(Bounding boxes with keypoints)
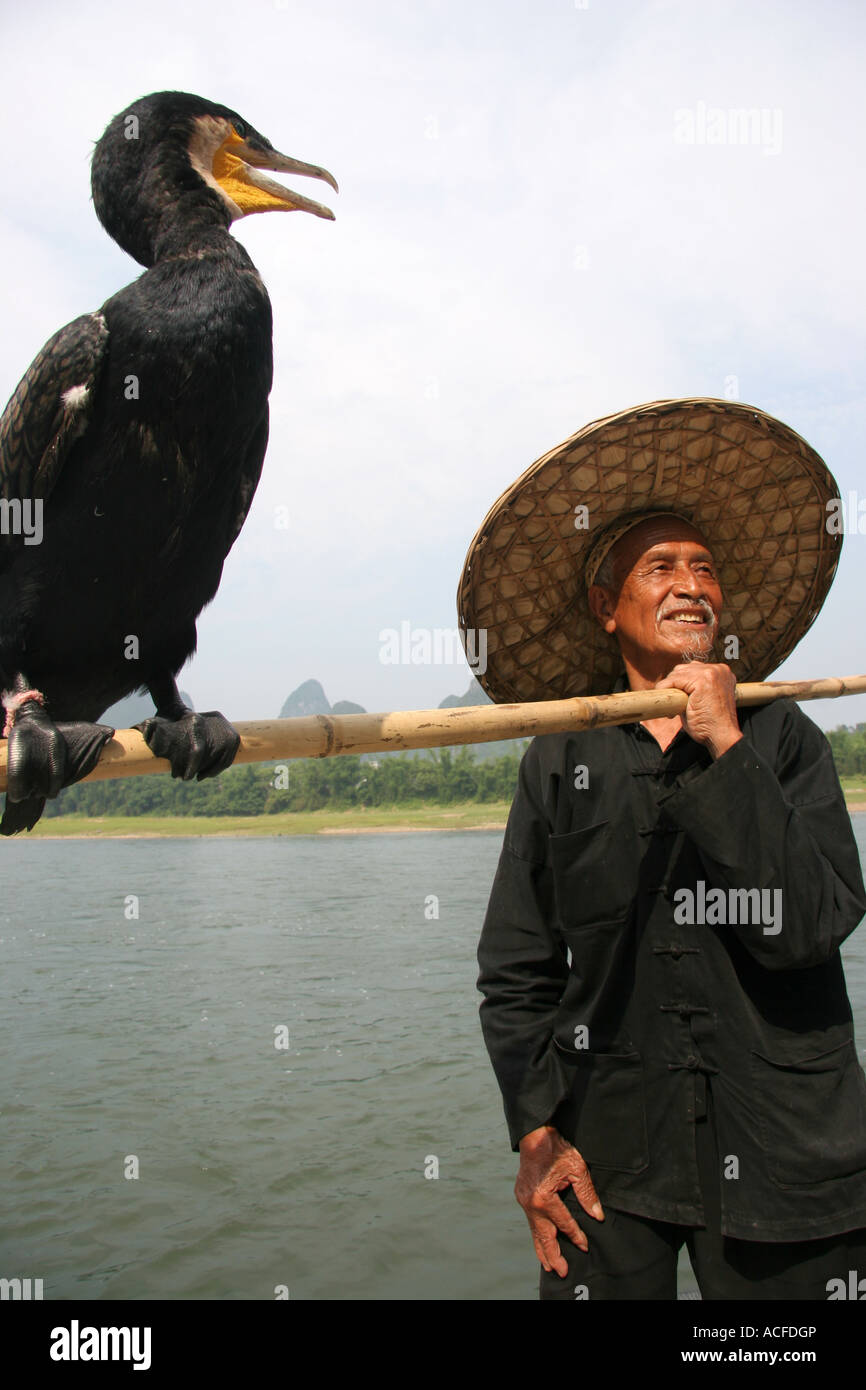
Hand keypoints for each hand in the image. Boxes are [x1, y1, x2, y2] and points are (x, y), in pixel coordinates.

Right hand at [515, 1125, 603, 1277]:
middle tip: (562, 1271)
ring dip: (542, 1249)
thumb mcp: (577, 1169)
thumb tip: (597, 1215)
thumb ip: (587, 1194)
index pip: (564, 1223)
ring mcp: (524, 1200)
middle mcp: (531, 1203)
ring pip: (534, 1231)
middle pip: (544, 1236)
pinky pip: (531, 1221)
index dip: (576, 1236)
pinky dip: (536, 1234)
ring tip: (549, 1266)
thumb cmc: (556, 1150)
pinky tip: (541, 1242)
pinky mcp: (521, 1196)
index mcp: (544, 1198)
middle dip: (554, 1255)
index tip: (584, 1246)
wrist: (534, 1135)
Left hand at [654, 662, 742, 759]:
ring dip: (671, 689)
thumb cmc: (712, 724)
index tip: (680, 701)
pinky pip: (672, 681)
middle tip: (676, 707)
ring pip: (676, 674)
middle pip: (683, 669)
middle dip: (675, 685)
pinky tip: (670, 708)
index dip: (681, 684)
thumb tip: (673, 685)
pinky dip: (665, 691)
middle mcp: (718, 669)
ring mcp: (711, 673)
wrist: (722, 736)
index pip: (692, 669)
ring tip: (675, 709)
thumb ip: (692, 689)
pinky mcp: (701, 680)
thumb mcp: (704, 700)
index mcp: (721, 673)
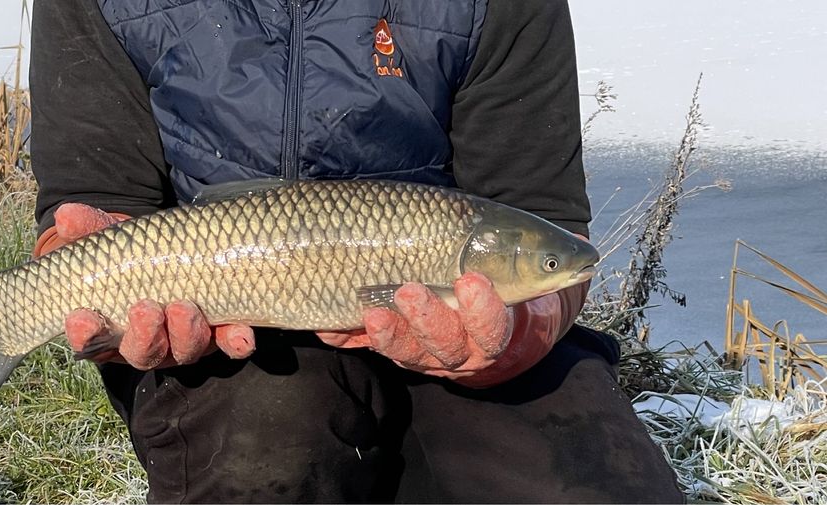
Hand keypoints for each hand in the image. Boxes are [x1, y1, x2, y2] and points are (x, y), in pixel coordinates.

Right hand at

◆ **ASSIGNMENT**
Find the lines that mention "middle" in the entries and show them.

◆ **REPLY TO THE EXERCISE**
middle tip: (562, 1271)
middle mcp: (531, 1203)
middle pip: (544, 1236)
middle dip: (554, 1255)
middle tip: (676, 707)
middle pip: (683, 669)
middle dip: (675, 685)
middle mcp: (718, 669)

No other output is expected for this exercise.